Alors que les Imaginales commencent à Epinal ce week-end, je finis la lecture du roman Les Vaniteuses de Céline Maltère.

Publié aux éditions La Clef d'Argent, ce second volet du Cycle de Goth prolonge le plaisir de la lecture des Corps glorieux ( publiés chez le même éditeur).

Le second volume se concentre sur la reine Katarina, "reine du royaume d'Evinçon" dite Katarina Toque, gastronome et passionnée de cuisine.

Il évoque aussi par son angoisse de vieillir, la figure d'Erzebet Bathory, "la comtesse sanglante".

Héroïne d'un combat mené contre le Temps et ses Heures, reine d'un monde inversé, Katarina nous démontre surtout tout au long du roman que des qualités comme la volonté, le courage, la force ne sont pas l'apanage du sexe masculin.

Et que les princesses peuvent être des guerrières amoureuses d'autres princesses...

En plaçant son récit dans un Moyen-Age rêvé, nourri de références mythologiques et d'allusions à la saga nordique,Céline Maltère déconstruit de multiples stéréotypes liés au genre, mais aussi à notre représentation du monde.

Dans son univers, les femmes souhaitent s'affranchir des limites de la nature et du temps, les animaux ont des liens intimes avec les êtres humains :

"là vivaient en harmonie tous les êtres animés, qu'ils fussent de race humaine ou animale, vassaux de cette femme toujours vêtue de blanc, persuadée qu'elle ne mourrait pas".

 

Ainsi la romancière réinvente-t-elle sous nos yeux une Diane de Poitiers médiévale, chasseresse, n'obéissant qu'à ses lois et préceptes tout en déployant une prose somptueuse, à l'instar de la "tenture" offerte par le peuple-loup, "cousue de fils précieux, d'or et de métaux inconnus".
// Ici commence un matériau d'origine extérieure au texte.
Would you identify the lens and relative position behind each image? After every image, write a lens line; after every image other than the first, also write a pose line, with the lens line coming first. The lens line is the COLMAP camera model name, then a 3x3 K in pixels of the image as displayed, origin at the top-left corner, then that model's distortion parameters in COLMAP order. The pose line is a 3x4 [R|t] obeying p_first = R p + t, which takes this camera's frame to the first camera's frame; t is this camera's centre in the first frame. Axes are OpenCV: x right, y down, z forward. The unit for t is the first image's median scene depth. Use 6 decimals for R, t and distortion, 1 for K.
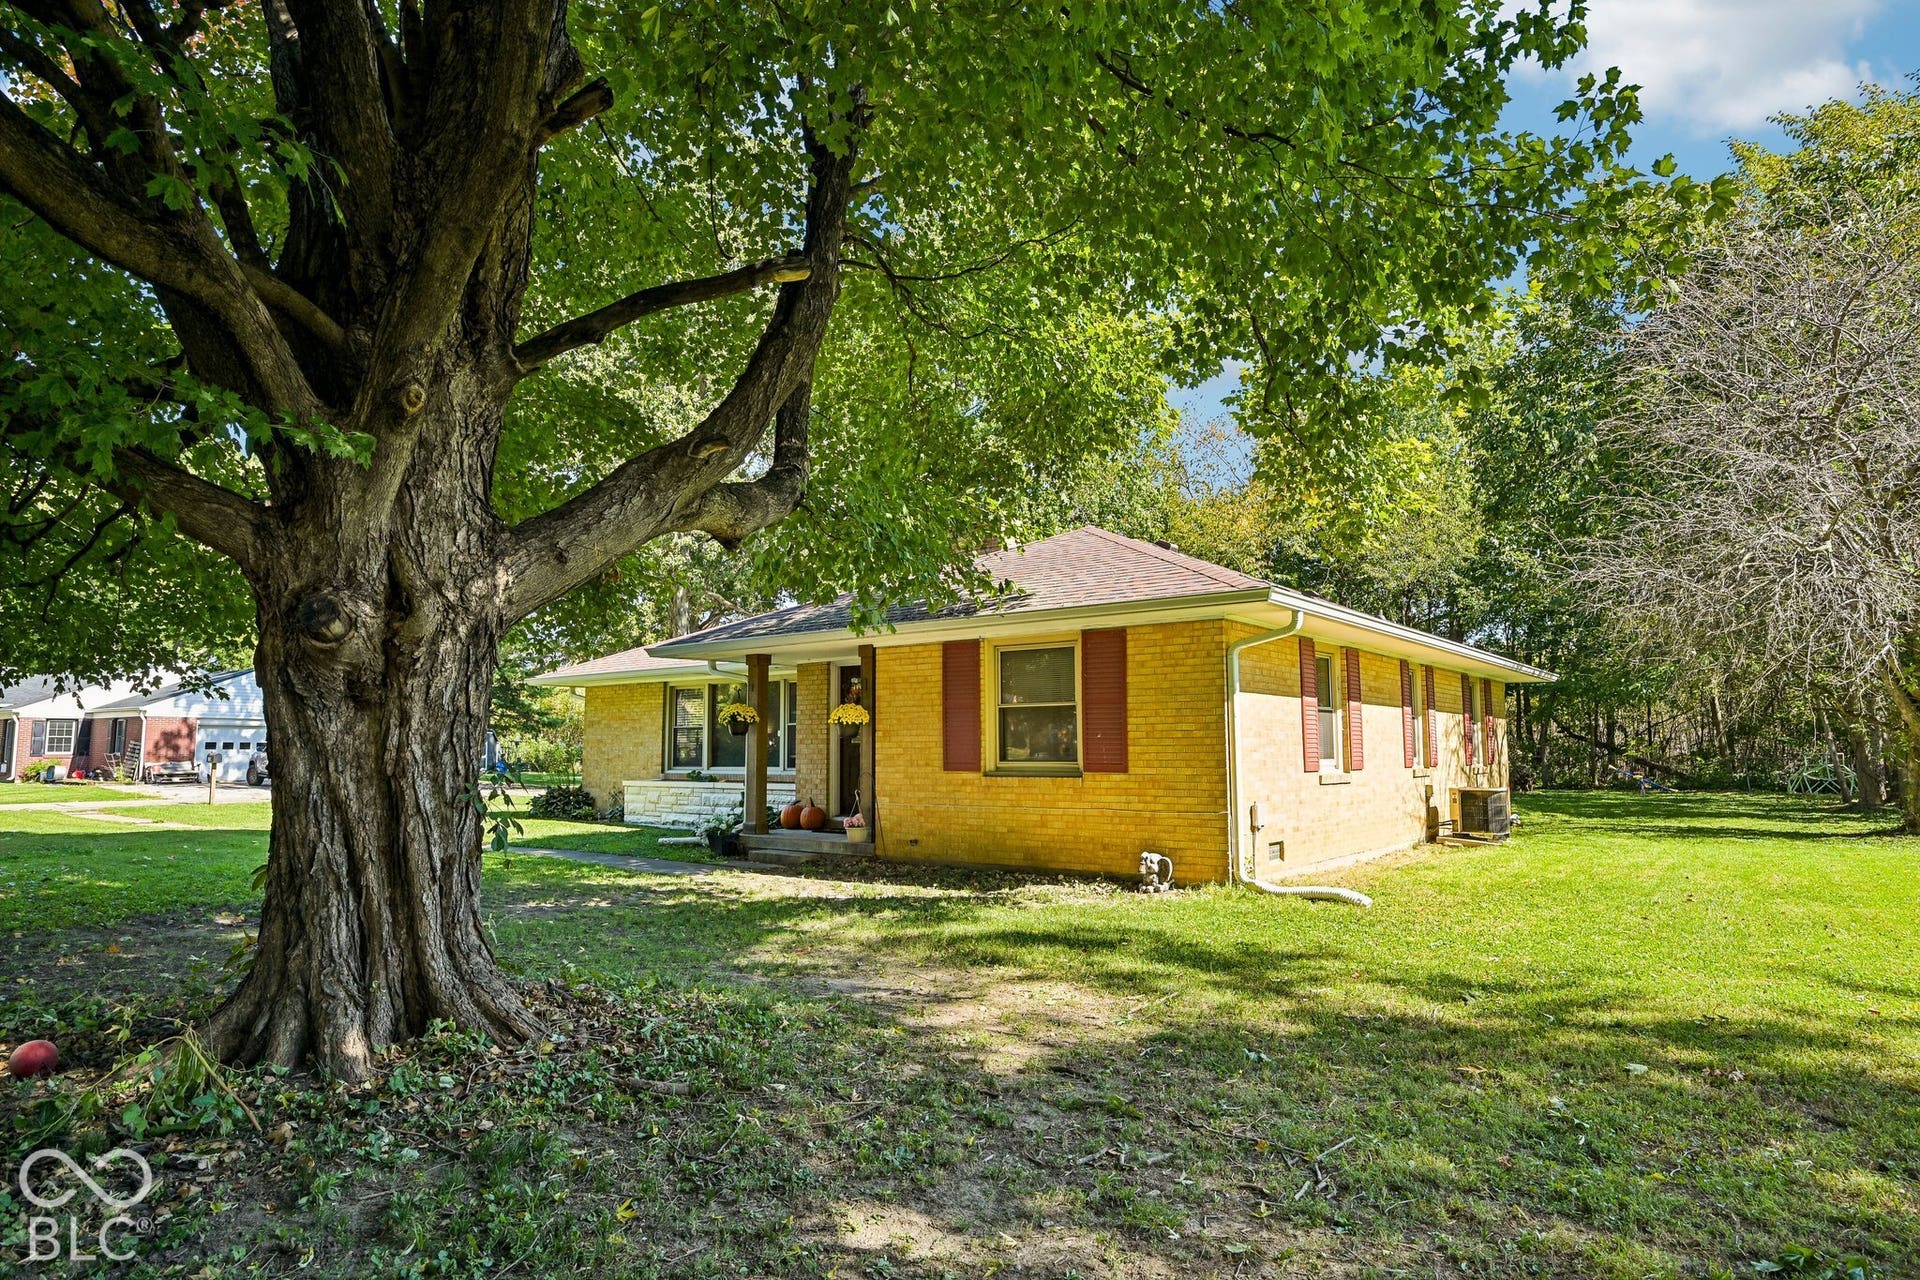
lens RADIAL K [[1099.6, 0, 958.5], [0, 1099.6, 644.4], [0, 0, 1]] dist [-0.002260, 0.001139]
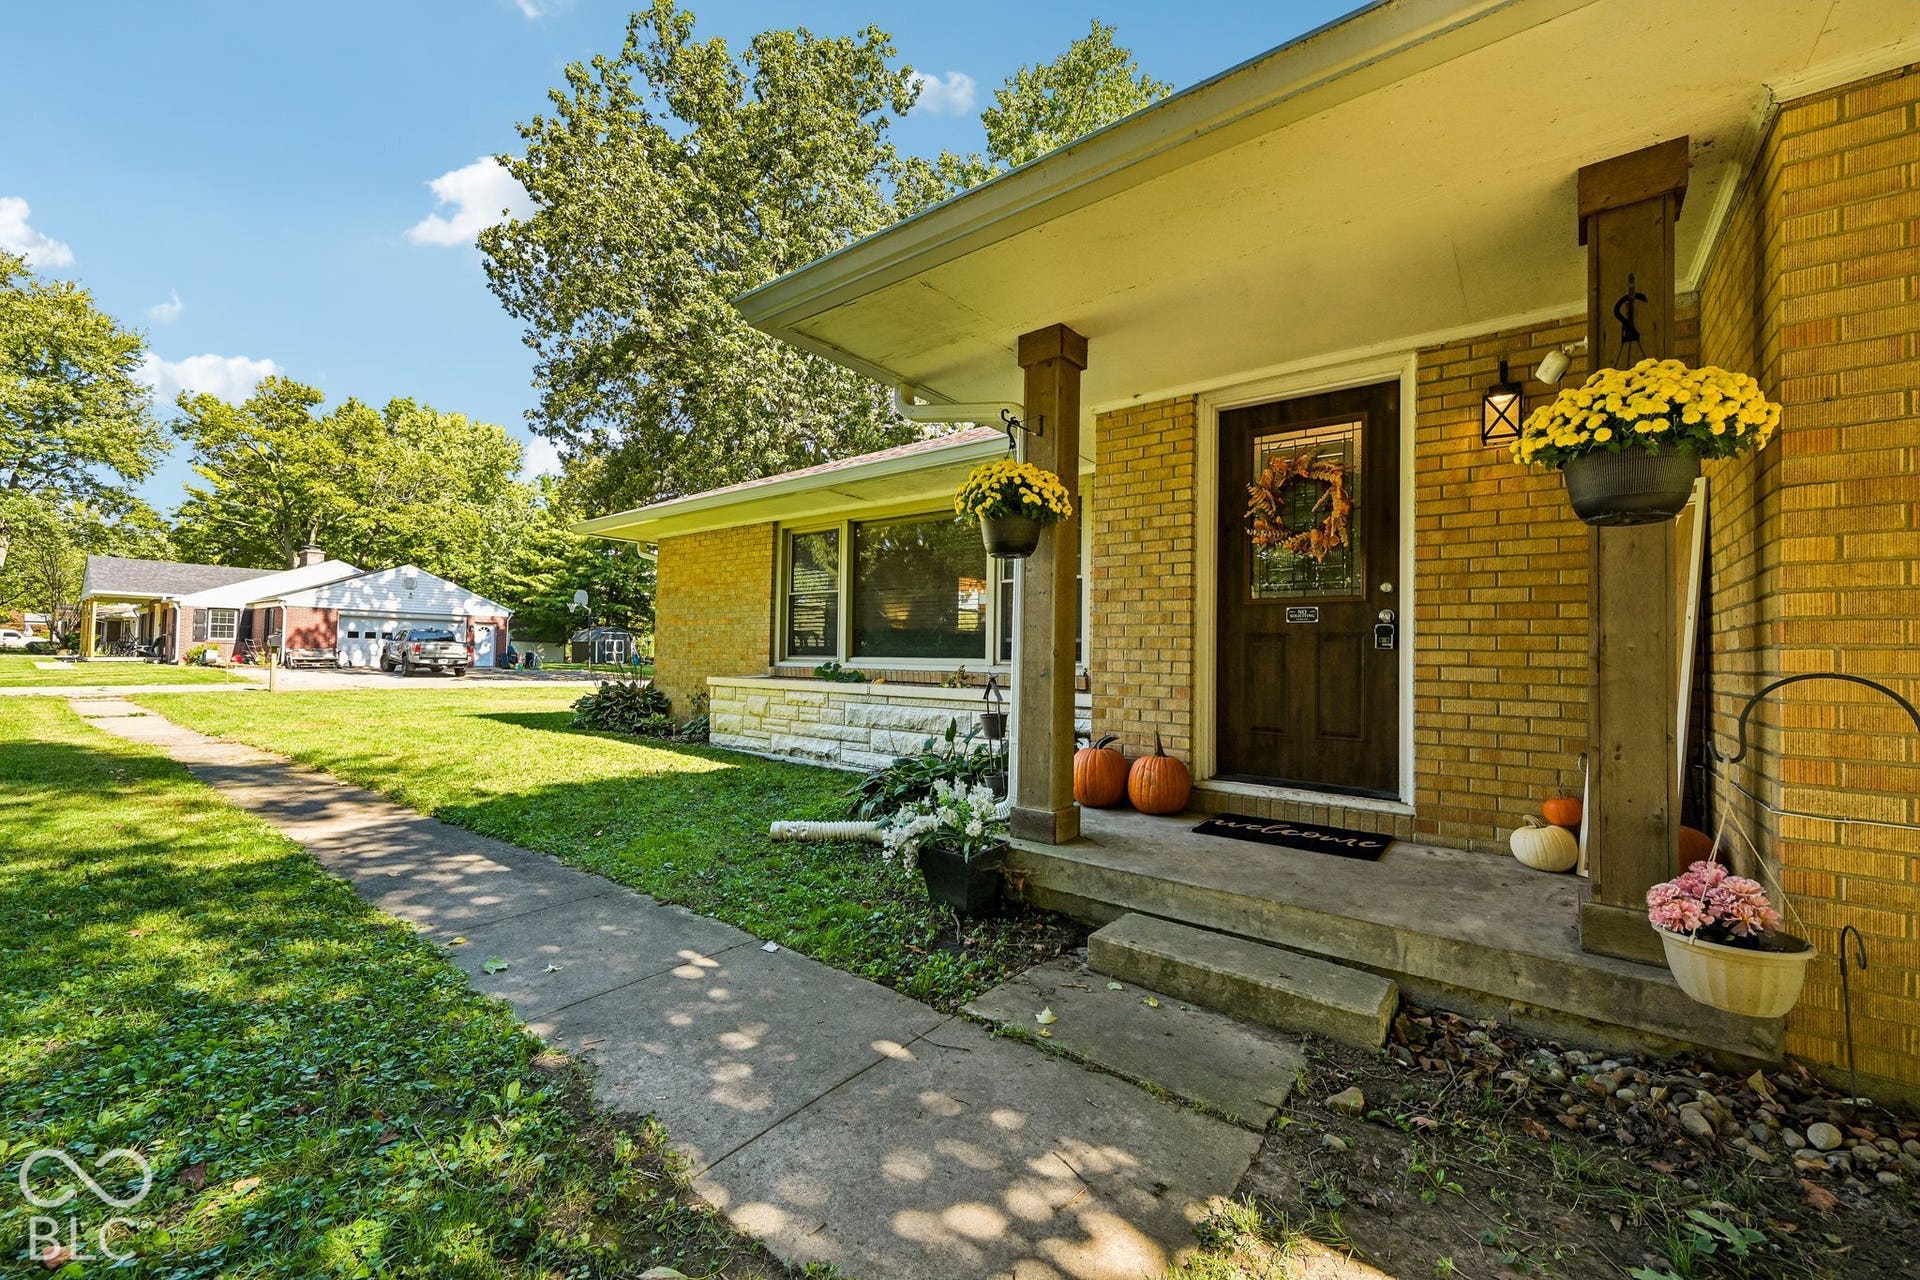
lens RADIAL K [[753.8, 0, 961.0], [0, 753.8, 645.0], [0, 0, 1]] dist [-0.001564, 0.001183]
pose [[0.999785, 0.020479, -0.003132, -0.158902], [-0.020164, 0.996618, 0.079659, 0.068074], [0.004752, -0.079579, 0.996817, 0.568647]]
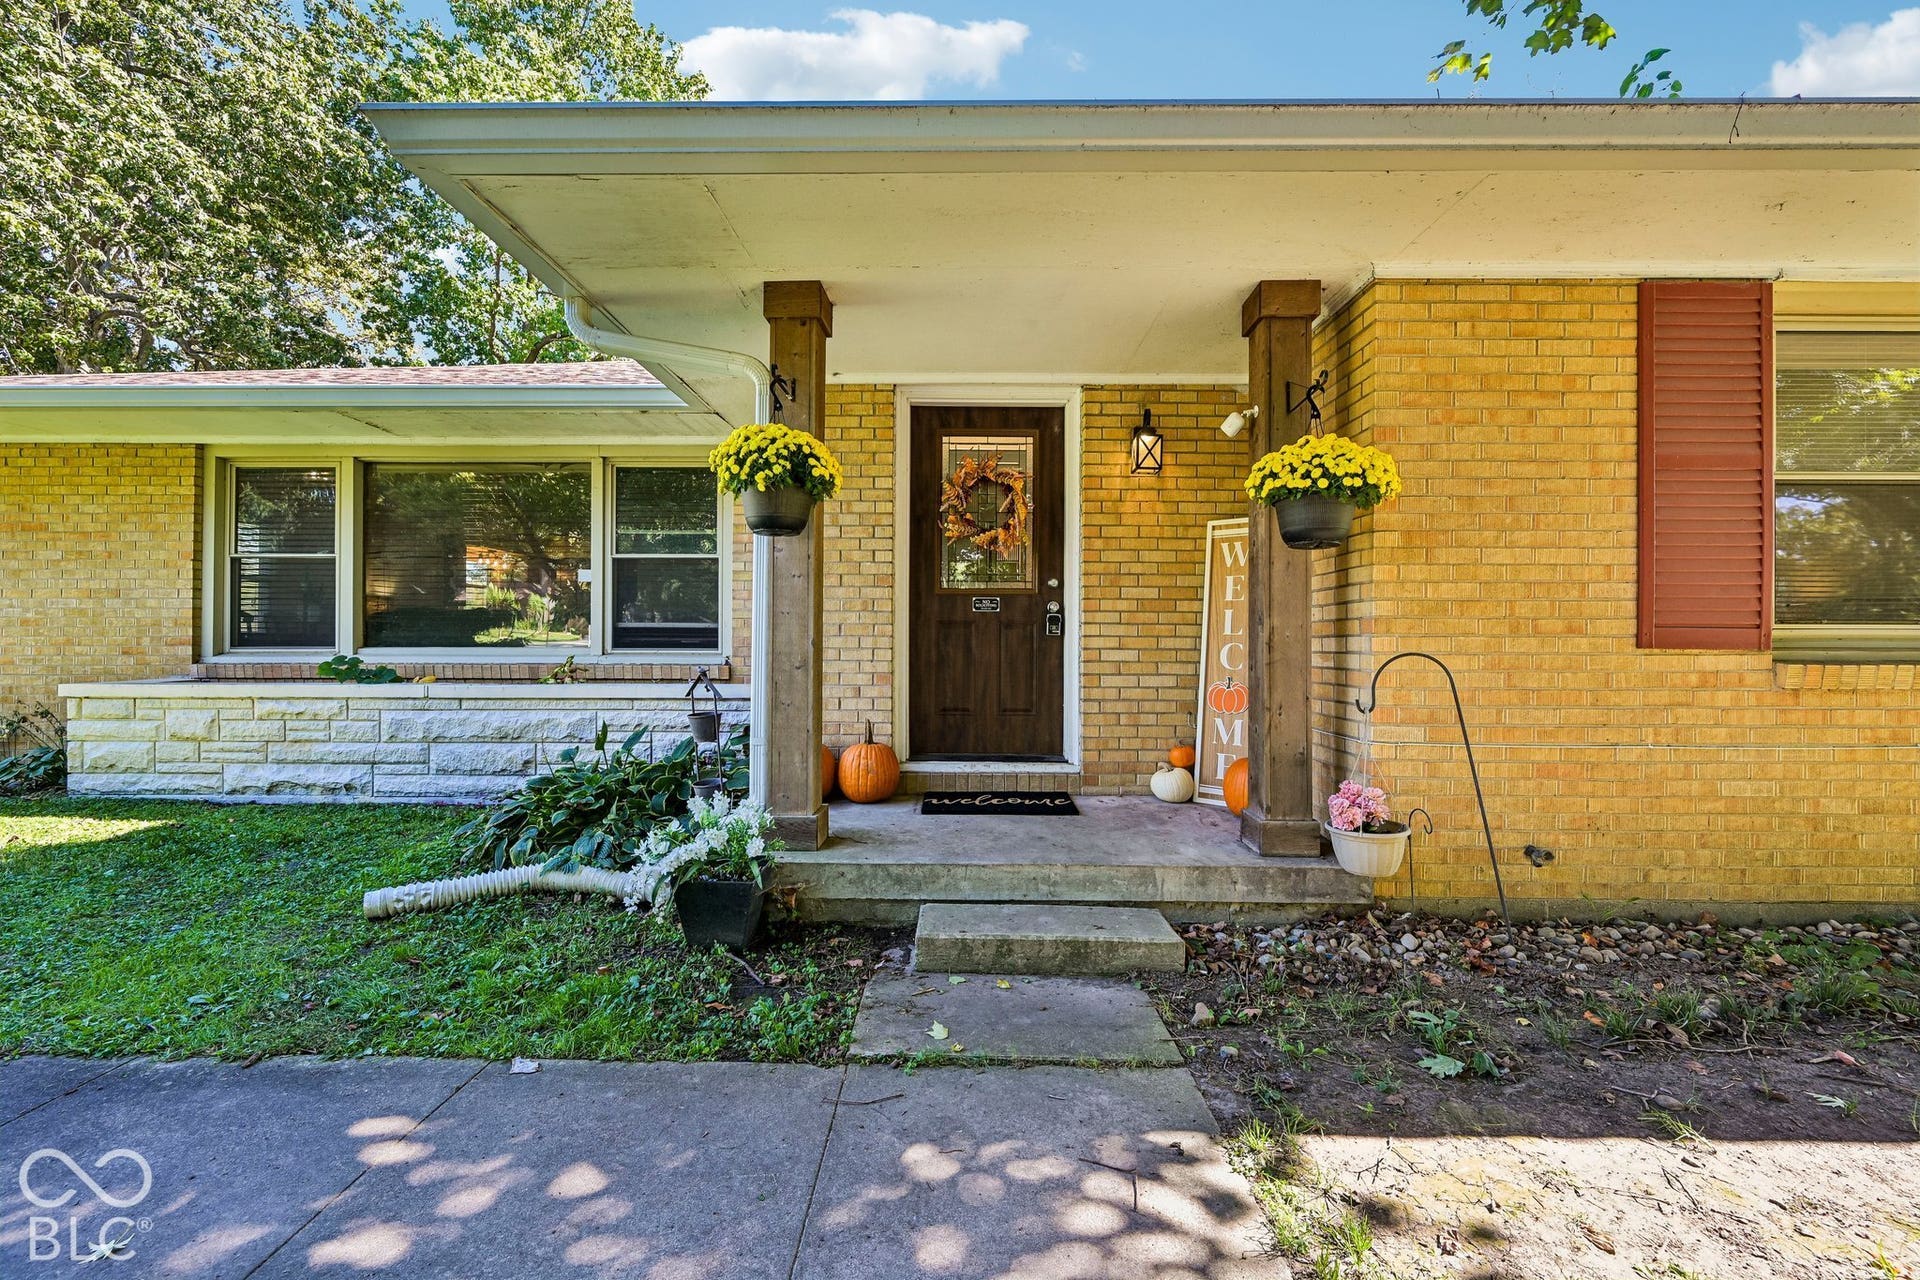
lens RADIAL K [[753.8, 0, 960.0], [0, 753.8, 643.7], [0, 0, 1]] dist [-0.001564, 0.001183]
pose [[0.795587, 0.006362, 0.605806, -0.211303], [-0.063822, 0.995261, 0.073363, 0.069965], [-0.602469, -0.097031, 0.792222, 0.597930]]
Hors genre, ce récit questionne donc l'analyse des rapports entre les femmes et les hommes, la notion de subordination et d'insubordination, l'ensemble des valeurs véhiculées par une société, dans un espace et un temps donné.

Ce sont ces faux rapports entre hommes et femmes, êtres humains et animaux qui sont vains.

"Vaniteuses" s'avèrent les âmes incapables d'"allégories".